- Shorter videos were doing better than longer ones
- Algorithm changes mean longer videos now have a better chance
Was anyone else starting to notice Facebook videos were all getting a bit samey?
For a long time now, best practice for creating Facebook videos has been to make them work with no sound, and at a length of about 15 seconds.
The reason for this was that Facebook was measuring the success of a video by ‘percent completion’ – or the proportion of it being watched by most people.
A video watched to 75% of its length was deemed ‘better’ than one watched to 25%. And the better ones were, of course, being shown in news feed more often.
This sounds like a reasonable thing to do, until you realise that the most successful videos were almost always the shortest ones. Because it’s much easier to get your audience to watch most of a 15 second video than most of a 15 minute video. It’s a simple question of time. Facebook has a very transient audience who tend to flick through content quickly.
Thirty seconds is a long time on Facebook newsfeed. Fifteen minutes is a lifetime.
But now that’s all changed
Facebook now say in a blog post that ‘percent completion’ will be more important on longer videos. So now if your audience watches 75% of that 15 minute video, it will be deemed better than watching 75% of the 15 second one.
Here’s what they said:
“…we know that completing a longer video is a bigger commitment than completing a shorter one.
“As we continue to understand how our community consumes video, we’ve realized that we should therefore weight percent completion more heavily the longer a video is, to avoid penalizing longer videos.”
You may also have noticed, as I have, that Facebook is making the sound on/off button more prominent on videos.
It’s been assumed for a while now that nobody will ever listen to sound on video content – this is obviously their play to try to change that.
It would make sense – sound adds a whole different dimension to videos, and bringing it back would certainly make Facebook vids more interesting.
So what does that mean?
It means longer videos will start to perform well on Facebook.
And I think these changes are a good thing.
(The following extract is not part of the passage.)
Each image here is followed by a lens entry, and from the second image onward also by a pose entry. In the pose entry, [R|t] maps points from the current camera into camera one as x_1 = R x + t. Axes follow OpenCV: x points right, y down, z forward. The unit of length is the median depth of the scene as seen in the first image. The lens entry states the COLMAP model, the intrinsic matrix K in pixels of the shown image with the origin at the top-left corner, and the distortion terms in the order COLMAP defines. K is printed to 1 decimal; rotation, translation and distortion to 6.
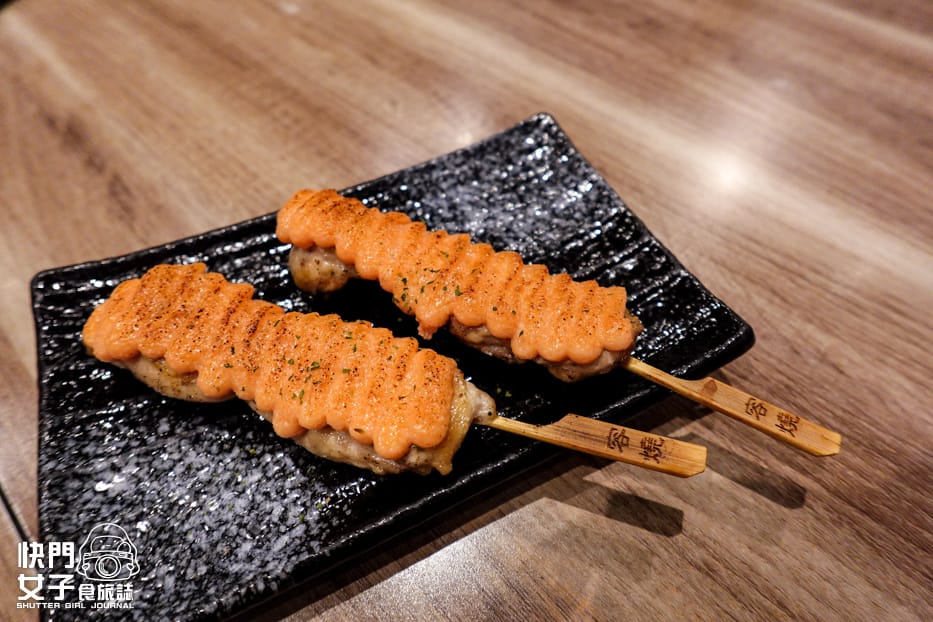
lens RADIAL K [[522.4, 0, 466.5], [0, 522.4, 311.0], [0, 0, 1]] dist [-0.001418, -0.000227]
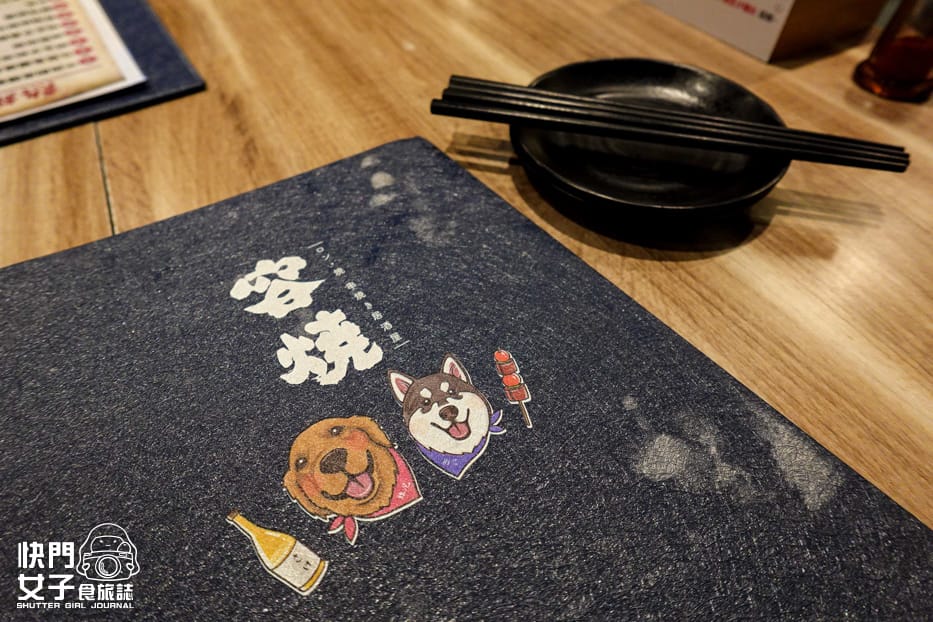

The whole 15-seconds-no-sound paradigm was definitely starting to get tired.
Whilst it certainly presented an interesting creative challenge for a while, newsfeed video content felt like it was getting dumber.
Allowing content creators to make longer videos – which is essentially what these changes are doing – means our newsfeeds are likely to be filled with more interesting and in-depth stuff.
And those of us that actually make the videos have more time to play with. I can certainly think of a few colleagues who will be delighted.
Don’t go thinking that just because videos can be longer that they should be. Videos will still need to work hard to hold people’s attention – which will arguably be harder the longer it goes on for.
It’s no good making a great 10 minute long video if the first 5 seconds are slow or dull – people will still drop off before they get to the good stuff and the content will still perform badly.